Turnalar yamyam balıklardır. Avlarının büyük bir bölümünü daha küçük turnalar oluşturur. Küçük boydaki turnalar daha büyük turnaların avı olmamak için daha fazla beslenip bir an önce büyüme eğilimindedir. Bu nedenle boylarından beklenmeyecek bir canavarlıkla büyük sahtelere bile saldırırlar. Halk arasında çivi diye tabir edilen yavru turnalar sayıca fazla olduklarından ufak boy sahte yemlerle denendiğinde kolaylıkla yakalanabilirler. 50 cm altı turnaların mücadelesi zayıf olsa da spin ve sportif yakala&bırak avcılığının zevkini fazlasıyla yaşatırlar. Büyük turnaların mücadelesi ise serttir. Özellikle 80 cm üzeri turnalar makineden epey misina boşaltır. Kah fişekleyip, kah hareketsiz kalıp enerji topladıktan sonra mücadeleye devam ederler. Zaman zaman suyun üzerinde hareketsiz yattıktan sonra muazzam bir güçle suyun dışına fırlayıp vücutlarını silkelerler. Bu esnada misina gergin tutulursa bütün vücut ağırlıklarıyla misinaları koparabilir, kancaları açabilir ya da ağızlarını yırtarak oltadan kurtulabilirler. Aynı vücut silkeleme hareketini sudan dışarı alınmak üzereyken de sergilerler. Kepçe kullanılmadığı taktirde sudan dışarı alınma esnasında balığın kaçma ihtimali yüksektir. Kepçe bulunmadı durumlarda balığı ensesinden ya da galsamasından kavrayarak dışarı almak gerekir. Bunu yaparken turnanın jilet keskinliğindeki solungaç yarıklarından sakınılmalıdır. Aksi taktirde balığı tutan kişinin parmaklarında ciddi kesikler meydana gelebilir.

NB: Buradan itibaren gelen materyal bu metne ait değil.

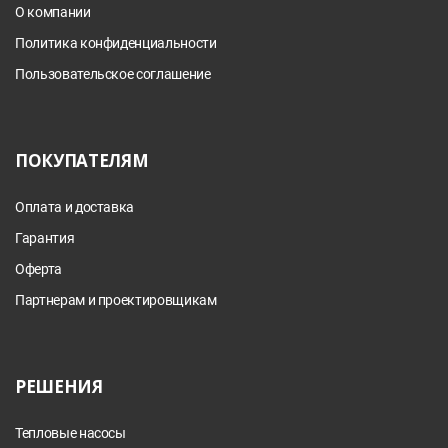
О компании
Политика конфиденциальности
Пользовательское соглашение
ПОКУПАТЕЛЯМ
Оплата и доставка
Гарантия
Оферта
Партнерам и проектировщикам
РЕШЕНИЯ
Тепловые насосы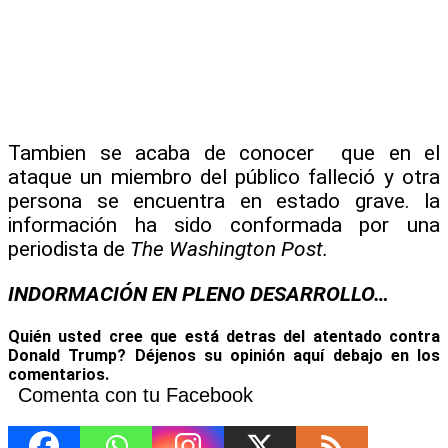
Tambien se acaba de conocer que en el
ataque un miembro del público falleció y otra
persona se encuentra en estado grave. la
información ha sido conformada por una
periodista de
The Washington Post.
INDORMACIÓN EN PLENO DESARROLLO…
Quién usted cree que está detras del atentado contra
Donald Trump? Déjenos su opinión aquí debajo en los
comentarios.
Comenta con tu Facebook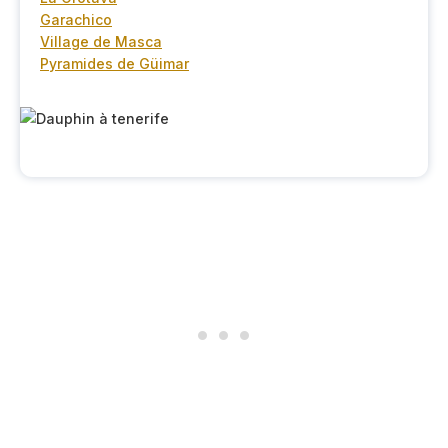
Garachico
Village de Masca
Pyramides de Güimar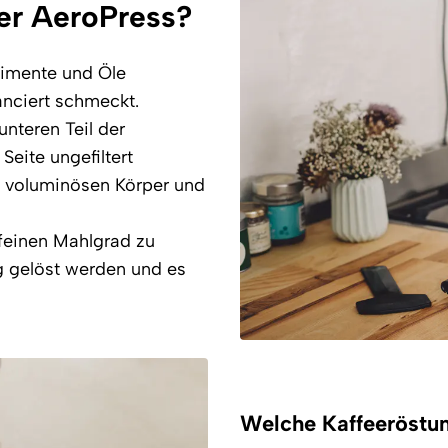
er AeroPress?
dimente und Öle
anciert schmeckt.
unteren Teil der
Seite ungefiltert
 voluminösen Körper und
 feinen Mahlgrad zu
 gelöst werden und es
Welche Kaffeeröstun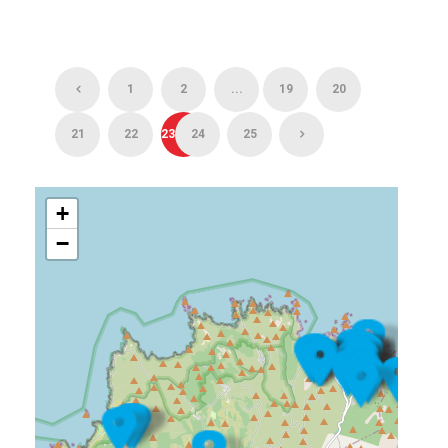
1
2
...
19
20
21
22
23
24
25
+
−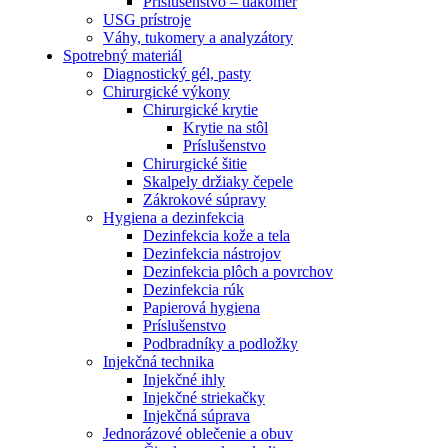
Príslušenstvo – tlakomer
USG prístroje
Váhy, tukomery a analyzátory
Spotrebný materiál
Diagnostický gél, pasty
Chirurgické výkony
Chirurgické krytie
Krytie na stôl
Príslušenstvo
Chirurgické šitie
Skalpely držiaky čepele
Zákrokové súpravy
Hygiena a dezinfekcia
Dezinfekcia kože a tela
Dezinfekcia nástrojov
Dezinfekcia plôch a povrchov
Dezinfekcia rúk
Papierová hygiena
Príslušenstvo
Podbradníky a podložky
Injekčná technika
Injekčné ihly
Injekčné striekačky
Injekčná súprava
Jednorázové oblečenie a obuv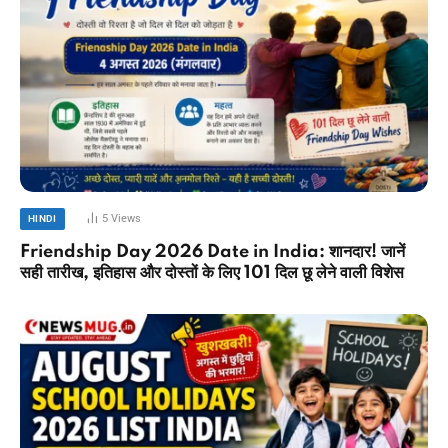
5
Views
HINDI
Friendship Day 2026 Date in India: शानदार! जानें
सही तारीख, इतिहास और दोस्तों के लिए 101 दिल छू लेने वाली विशेस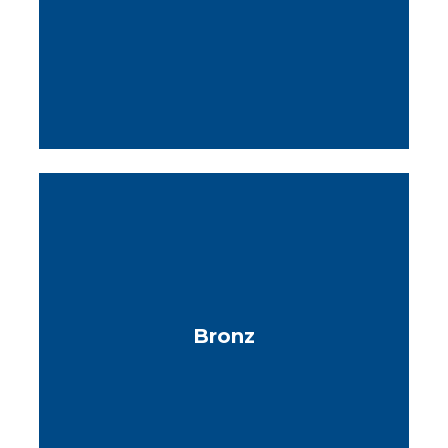
Bronz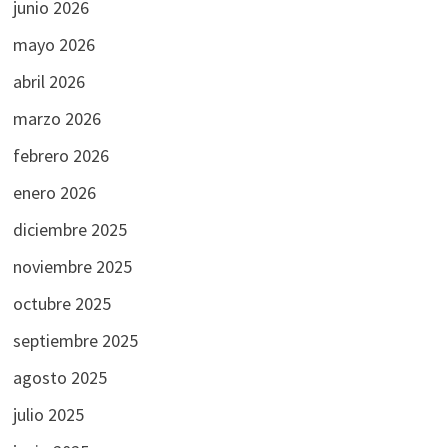
junio 2026
mayo 2026
abril 2026
marzo 2026
febrero 2026
enero 2026
diciembre 2025
noviembre 2025
octubre 2025
septiembre 2025
agosto 2025
julio 2025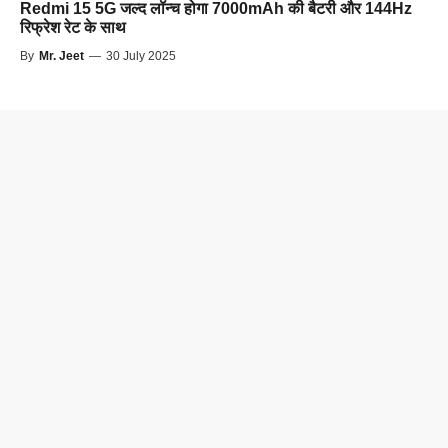
Redmi 15 5G जल्द लॉन्च होगा 7000mAh की बैटरी और 144Hz
रिफ्रेश रेट के साथ
By
Mr. Jeet
—
30 July 2025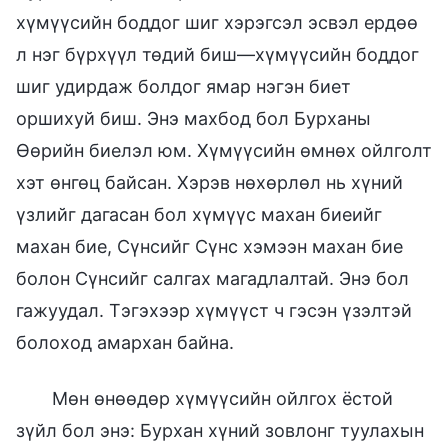
хүмүүсийн боддог шиг хэрэгсэл эсвэл ердөө
л нэг бүрхүүл төдий биш—хүмүүсийн боддог
шиг удирдаж болдог ямар нэгэн биет
оршихуй биш. Энэ махбод бол Бурханы
Өөрийн биелэл юм. Хүмүүсийн өмнөх ойлголт
хэт өнгөц байсан. Хэрэв нөхөрлөл нь хүний
үзлийг дагасан бол хүмүүс махан биеийг
махан бие, Сүнсийг Сүнс хэмээн махан бие
болон Сүнсийг салгах магадлалтай. Энэ бол
гажуудал. Тэгэхээр хүмүүст ч гэсэн үзэлтэй
болоход амархан байна.
Мөн өнөөдөр хүмүүсийн ойлгох ёстой
зүйл бол энэ: Бурхан хүний зовлонг туулахын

Yakala&bırak disiplininin henüz çok az sayıda balıkçı tarafından uygulandığı ülkemizde trofe boyutlara ulaşmış turnalar belli başlı meralar dışında mumla aranır haldedir. 25 yıllık uzun ömürleri ve yavaş büyüme hızları düşünüldüğünde özellikle küçük sulama barajları gibi hassas sulak alanlarda yapılan yakala&bırak harici olta balıkçılığı bile turnaların ömürlerini tamamlayarak trofe boyutlara ulaşmasına mani olmaktadır. Günümüzde trofe turna yakalama şansını arttırmak için, kısmen geniş ve korunaklı sulak alanların, insanlar tarafından ulaşılması zor, bakir bölgelerinde denenmelidir. 100 cm üzeri bir turna yakalama mutluluğuna erişmiş olan şanslı balıkçılar, turna avının gerçek zevkine varmış olan kişilerdir. Bu zevki her daim yaşamak, çocuklarımıza ve gelecek nesillere de yaşama şansı tanımak için turna gibi uzun ömürlü tatlı su balıklarının avında yakala&bırak disiplininin önemini anlamalı ve bir an önce uygulamaya geçmeliyiz.